Неужели прошлое будет вечно тяготеть над ним? Может, в самом деле
сознаться?.. Нет, ни за что! Против него есть только однаединственная - и
то слабая - улика: портрет. Так надо уничтожить его! И зачем было так долго
его хранить? Прежде ему нравилось наблюдать, как портрет вместо него
старится и дурнеет, но в последнее время он и этого удовольствия не
испытывает. Портрет не дает ему спокойно спать по ночам. И, уезжая из
Лондона, он все время боится, как бы в его отсутствие чужой глаз не
подсмотрел его тайну. Мысль о портрете отравила ему не одну минуту радости,
омрачила меланхолией даже его страсти. Портрет этот - как бы его совесть.
Да, совесть. И надо его уничтожить.
Дориан осмотрелся и увидел нож, которым он убил Бэзила Холлуорда. Он не
раз чистил этот нож, и на нем не осталось ни пятнышка, он так и сверкал.
Этот нож убил художника - так пусть же он сейчас убьет и его творение, и
все, что с ним связано. Он убьет прошлое, и, когда прошлое умрет, Дориан
Грей будет свободен! Он покончит со сверхъестественной жизнью души в
портрете, и когда прекратятся эти зловещие предостережения, он вновь обретет
покой.
Дориан схватил нож и вонзил его в портрет.
Раздался громкий крик и стук от падения чего-то тяжелого. Этот крик
смертной муки был так ужасен, что проснувшиеся слуги в испуге выбежали из
своих комнат. А два джентльмена, проходившие на площади, остановились и
посмотрели на верхние окна большого дома, откуда донесся крик. Потом пошли
искать полисмена и, встретив его, привели к дому. Полисмен несколько раз
позвонил, но на звонок никто не вышел. Во всем доме было темно, светилось
только одно окно наверху. Подождав немного полисмен отошел от двери и занял
наблюдательный пост на соседнем крыльце.
- Чей это дом, констебль? - спросил старший из двух джентльменов.

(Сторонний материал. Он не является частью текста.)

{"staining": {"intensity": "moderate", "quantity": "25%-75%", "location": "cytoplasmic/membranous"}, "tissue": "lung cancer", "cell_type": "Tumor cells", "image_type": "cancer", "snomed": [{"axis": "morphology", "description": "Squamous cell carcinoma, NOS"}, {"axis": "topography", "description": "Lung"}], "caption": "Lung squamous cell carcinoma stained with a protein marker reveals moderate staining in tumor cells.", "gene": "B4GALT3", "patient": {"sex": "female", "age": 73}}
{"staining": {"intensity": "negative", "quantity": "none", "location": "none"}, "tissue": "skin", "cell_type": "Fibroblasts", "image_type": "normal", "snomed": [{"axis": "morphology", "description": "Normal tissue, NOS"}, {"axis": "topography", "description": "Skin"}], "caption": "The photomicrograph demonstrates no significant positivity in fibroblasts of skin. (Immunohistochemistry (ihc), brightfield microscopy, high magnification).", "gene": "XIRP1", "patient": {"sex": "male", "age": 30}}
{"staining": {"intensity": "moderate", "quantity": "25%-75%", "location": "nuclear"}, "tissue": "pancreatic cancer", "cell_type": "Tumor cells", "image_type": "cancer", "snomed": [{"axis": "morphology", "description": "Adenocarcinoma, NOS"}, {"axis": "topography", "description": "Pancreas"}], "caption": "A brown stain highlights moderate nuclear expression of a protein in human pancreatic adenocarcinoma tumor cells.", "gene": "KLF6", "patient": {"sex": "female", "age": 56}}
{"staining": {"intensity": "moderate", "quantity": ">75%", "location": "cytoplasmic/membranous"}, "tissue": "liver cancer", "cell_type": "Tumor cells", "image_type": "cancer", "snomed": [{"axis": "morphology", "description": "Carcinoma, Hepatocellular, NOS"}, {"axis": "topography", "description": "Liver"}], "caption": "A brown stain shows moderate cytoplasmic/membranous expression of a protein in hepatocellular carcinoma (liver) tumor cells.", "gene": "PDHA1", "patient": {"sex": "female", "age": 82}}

- Мистера Дориана Грея, сэр, - ответил полицейский.
Джентльмены переглянулись, презрительно усмехаясь, и пошли дальше. Один
из них был дядя сэра Генри Эштона.
А в доме, на той половине, где спала прислуга, тревожно шептались
полуодетые люди. Старая миссис Лиф плакала и ломала руки. Фрэнсис был бледен
как смерть.
Прождав минут пятнадцать, он позвал кучера и одного из лакеев, и они
втроем на цыпочках пошли наверх. Постучали, но никто не откликнулся. Они
стали громко звать Дориана. Но все было безмолвно наверху. Наконец, после
тщетных попыток взломать дверь, они полезли на крышу и спустились оттуда на
балкон. Окна легко поддались, - задвижки были старые.
Войдя в комнату, они увидели на стене великолепный портрет своего
хозяина во всем блеске его дивной молодости и красоты. А на полу с ножом в
груди лежал мертвый человек во фраке. Лицо у него было морщинистое, увядшее,
отталкивающее. И только по кольцам на руках слуги узнали, кто это.